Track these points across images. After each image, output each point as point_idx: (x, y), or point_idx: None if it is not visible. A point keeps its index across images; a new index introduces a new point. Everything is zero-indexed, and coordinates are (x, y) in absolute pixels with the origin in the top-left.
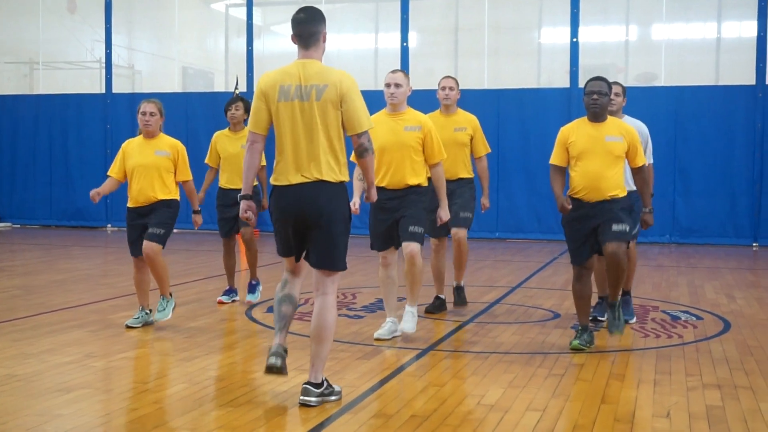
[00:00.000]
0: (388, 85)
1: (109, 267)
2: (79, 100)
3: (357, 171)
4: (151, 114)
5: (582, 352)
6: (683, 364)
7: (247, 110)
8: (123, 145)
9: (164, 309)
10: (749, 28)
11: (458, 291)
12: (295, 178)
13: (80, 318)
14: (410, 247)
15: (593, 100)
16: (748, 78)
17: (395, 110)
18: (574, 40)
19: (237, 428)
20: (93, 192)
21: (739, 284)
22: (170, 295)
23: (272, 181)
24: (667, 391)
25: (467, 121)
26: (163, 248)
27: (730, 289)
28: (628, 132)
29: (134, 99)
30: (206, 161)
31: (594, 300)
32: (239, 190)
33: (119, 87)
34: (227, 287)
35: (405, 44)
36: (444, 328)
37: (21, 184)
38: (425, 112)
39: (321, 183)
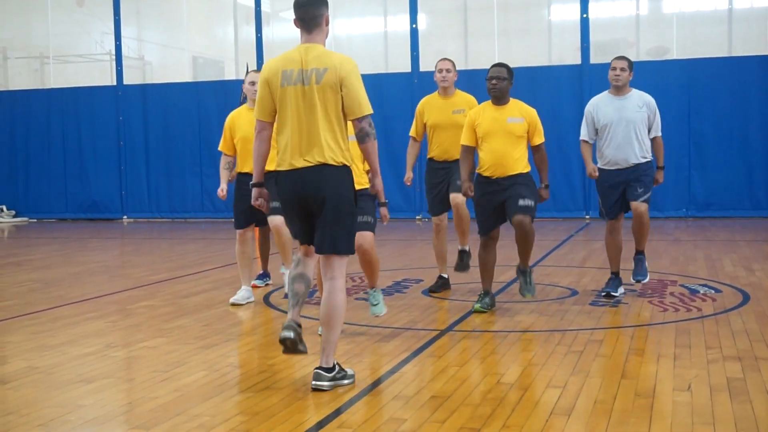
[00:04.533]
0: None
1: (126, 258)
2: (90, 92)
3: (223, 160)
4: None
5: (483, 313)
6: (703, 337)
7: None
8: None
9: (378, 303)
10: None
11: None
12: (298, 162)
13: (99, 309)
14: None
15: (492, 85)
16: (762, 48)
17: None
18: (584, 16)
19: (257, 414)
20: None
21: (756, 256)
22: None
23: (275, 166)
24: (688, 364)
25: (465, 102)
26: None
27: (748, 261)
28: (529, 114)
29: (145, 90)
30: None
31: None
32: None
33: (130, 78)
34: (260, 272)
35: (414, 26)
36: (461, 308)
37: (36, 179)
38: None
39: (323, 166)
------------
_AIM OF THE TASK_. Give again, please, precisely the lines that begin the records and run through the line with "39: (321, 183)" in it, keeping both end lines and dropping any pictures.

_SOLUTION TO THIS PROBLEM_.
Track these points across images. After each image, output each point as point_idx: (x, y), or point_idx: None if it is not visible. A point keeps its index across images; a new index introduces a new point. Everything is zero-indexed, and coordinates are (x, y) in absolute pixels with the origin in the top-left.
[00:00.000]
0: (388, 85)
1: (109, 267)
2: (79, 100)
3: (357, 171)
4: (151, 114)
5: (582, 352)
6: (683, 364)
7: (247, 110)
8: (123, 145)
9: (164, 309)
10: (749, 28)
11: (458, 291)
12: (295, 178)
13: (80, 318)
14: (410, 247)
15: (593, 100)
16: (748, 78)
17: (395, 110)
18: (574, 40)
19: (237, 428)
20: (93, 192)
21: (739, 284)
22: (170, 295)
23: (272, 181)
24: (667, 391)
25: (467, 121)
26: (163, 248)
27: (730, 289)
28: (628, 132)
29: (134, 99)
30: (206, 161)
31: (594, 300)
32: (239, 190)
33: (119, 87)
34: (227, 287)
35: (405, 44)
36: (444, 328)
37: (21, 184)
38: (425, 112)
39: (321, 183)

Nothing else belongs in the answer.